Dana and I had beers at one of the small bars on Rum Cay and we played dominoes with the locals. The mail boat hadn’t come in weeks due to bad weather, so they ran out of beer after we’d only had one and they were almost out of rum! The one small market in town was in rough shape as well, with empty shelves and almost nothing for sale. We had dinner at the one restaurant in town, where we were assured there would be food available. The owner, Ruby, opened just for Dana, two other cruisers and me, and prepared a home cooked Bahamian meal of “peas and rice” (a local dish made with a type of bean, not peas), fried wahoo, fried chicken, salad, steamed vegetables, and cake with ice cream. It was fantastic.

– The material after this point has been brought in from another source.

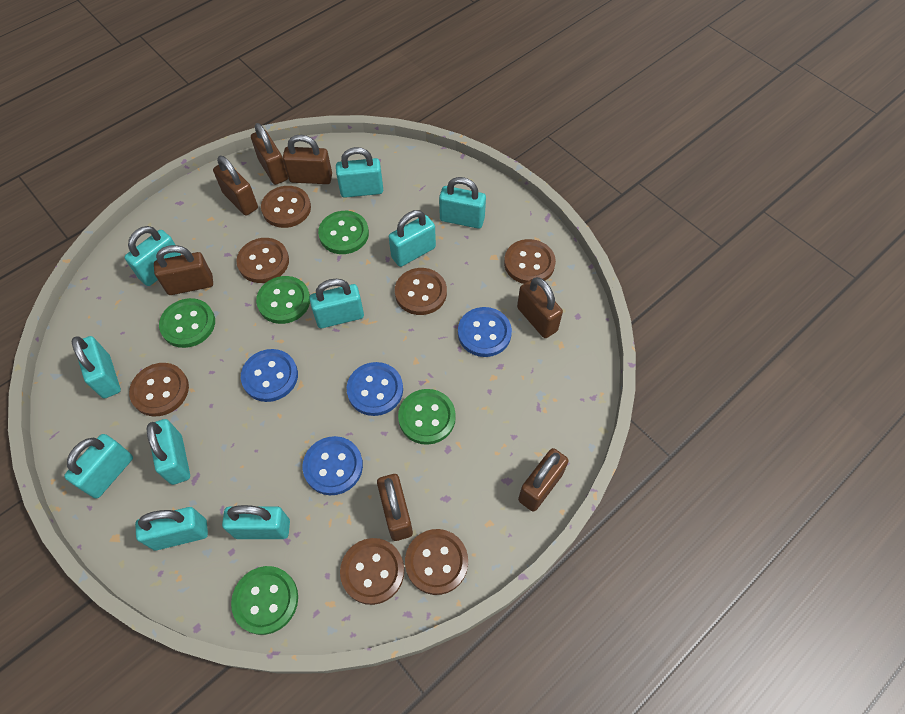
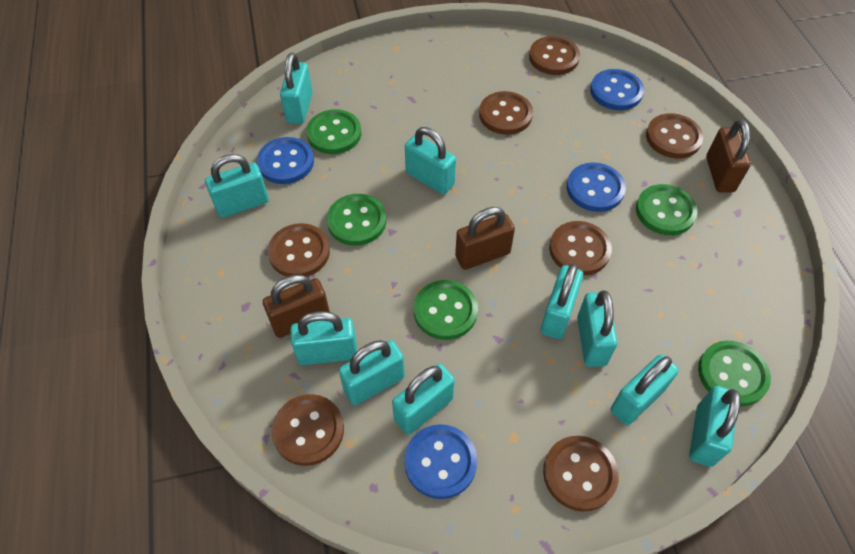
brown padlock: 7 -> 3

The other boats in Rum Cay were Canadian, and we all ended up getting along famously. We had sundowner drinks on Jeff and Debbie’s catamaran, Sea Sparrow, and we had them over for cocktails on Eventyr. I snorkeled a couple times looking for dinner, but didn’t see any lobsters and the fish were too quick for me. I guess I need more practice. I did, however, find five or six conch while out for a snorkel with Dana, Jeff, and Debbie. Pierre and Jeff (a different Jeff), French Canadians, knew how to extract and prepare the conch and all the cruisers sat down to a delicious fresh conch salad on Pierre’s 42 foot Beneteau, Lady Ella. Rum Cay ended up being a stopping point for us four sailboats and we’re all heading south. We left Rum Cay the same day and arrived at Mayaguana the same morning as a flotilla of sorts. Eventyr is the smallest, and slowest of the group so we left a couple hours before the others. We didn’t see or hear from the other boats at all during the 29 hour sail, but it was comforting to know they were out there if something bad happened (for example if our engine died).

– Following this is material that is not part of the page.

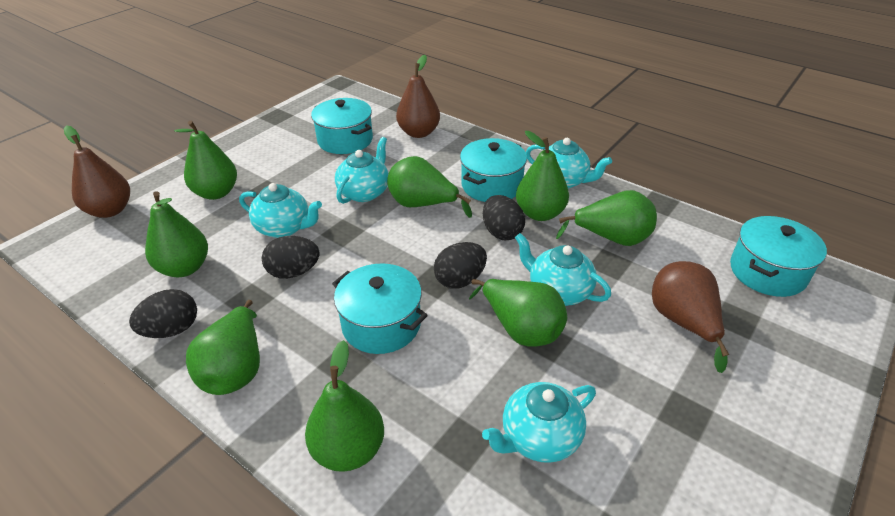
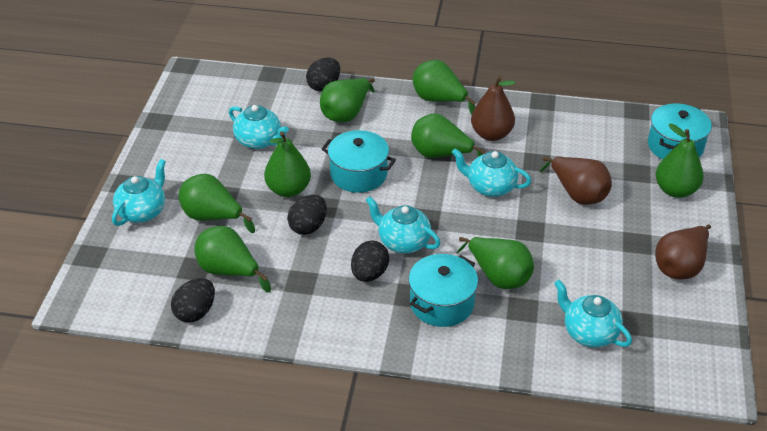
turquoise pot: 4 -> 3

|Note the missing boards in the dock|
Cruisers look out for one another. A good example was something that happened late in the afternoon the day before we departed Rum Cay for Mayaguana. The four buddy boats anchored out for the night (to avoid that nasty, disheveled, dangerous dock and to skip navigating the unmarked channel at 5 am), and Dana and I dinghied to shore for some beach time, one last look at the internet which was available at a bar, and possibly a beer or two (since the mail boat finally arrived the night before).

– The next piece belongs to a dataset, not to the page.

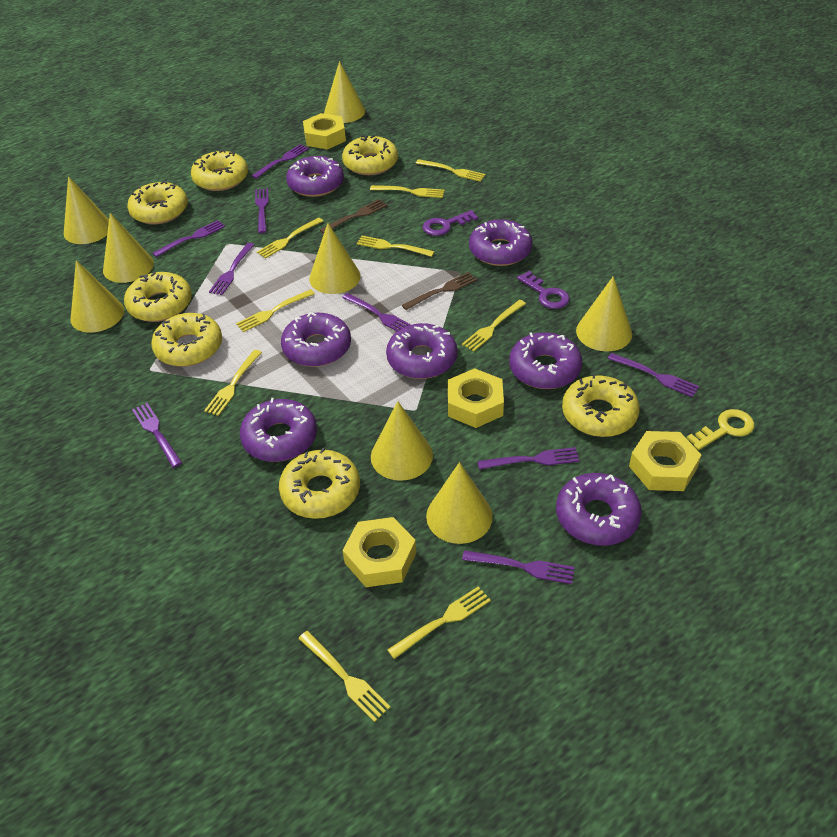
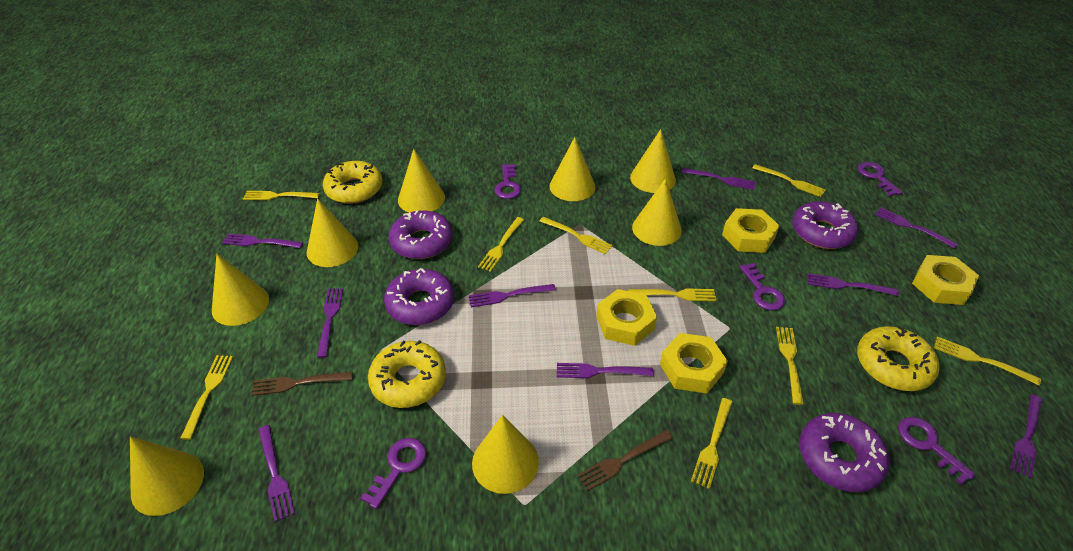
purple donut: 7 -> 4
purple key: 2 -> 5
yellow donut: 7 -> 3
yellow key: 1 -> 0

Before our beers even arrived we heard a frantic call on the VHF, “If anyone has a dinghy in the water, we’ve run aground near the marina and the tide is falling. We need help!” Dana and I radioed back that we had a dinghy and we’d be over in a minute. The dinghies from two of our buddy boats came as well with their larger, more powerful outboard engines. Vision Quest was stuck hard in the sand and the captain was gunning his engine to no avail. The two Jeffs tied lines from the backs of their dinghies to the top of Vision Quest’s mast, Vision Quest raised all her sails and the captain again gunned the engine. It was a pretty amazing sight, a sailboat with full sails, heeled over catching the wind, but staying completely still. The hope was that the boat would lean over enough for the keel to pop out of the sand. After several unsuccessful tries, Vision Quest suddenly lurched forward and sprung free of her sandy trap. However, now she was under full sails heading into the coral strewn unmarked channel. Luckily, they made it out safely and anchored near us for the night. We just met up with Vision Quest again in Mayaguana and it turns out they broke part of their keel in the process.